Could you set down every entry exactly as it stands, without the images?
═══
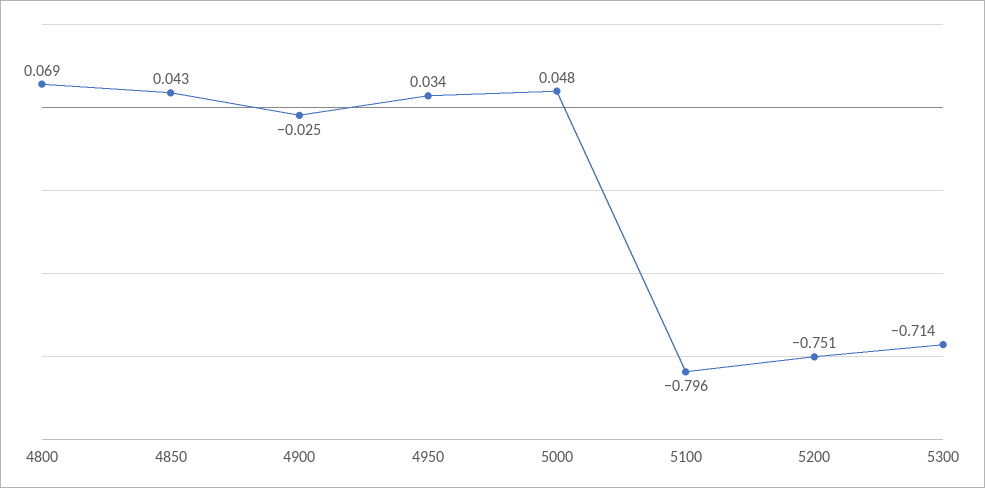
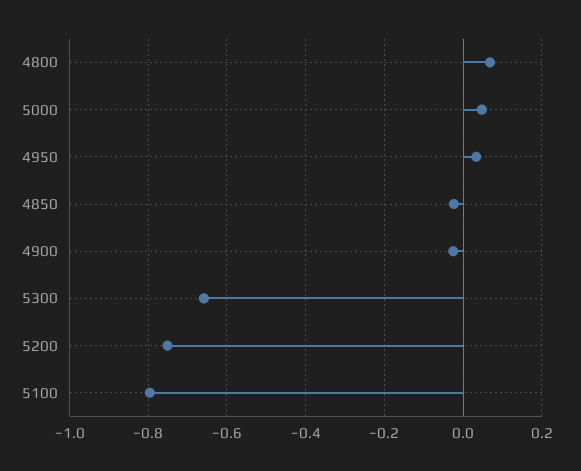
  {
    "4800": 0.069,
-   "4850": 0.043,
+   "4850": -0.02,
    "4900": -0.025,
    "4950": 0.034,
    "5000": 0.048,
    "5100": -0.796,
    "5200": -0.751,
-   "5300": -0.714
+   "5300": -0.66
  }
═══
- [Written answer]:
  {
    "4800": 0.069,
-   "4850": 0.043,
+   "4850": -0.02,
    "4900": -0.025,
    "4950": 0.034,
    "5000": 0.048,
    "5100": -0.796,
    "5200": -0.751,
-   "5300": -0.714
+   "5300": -0.66
  }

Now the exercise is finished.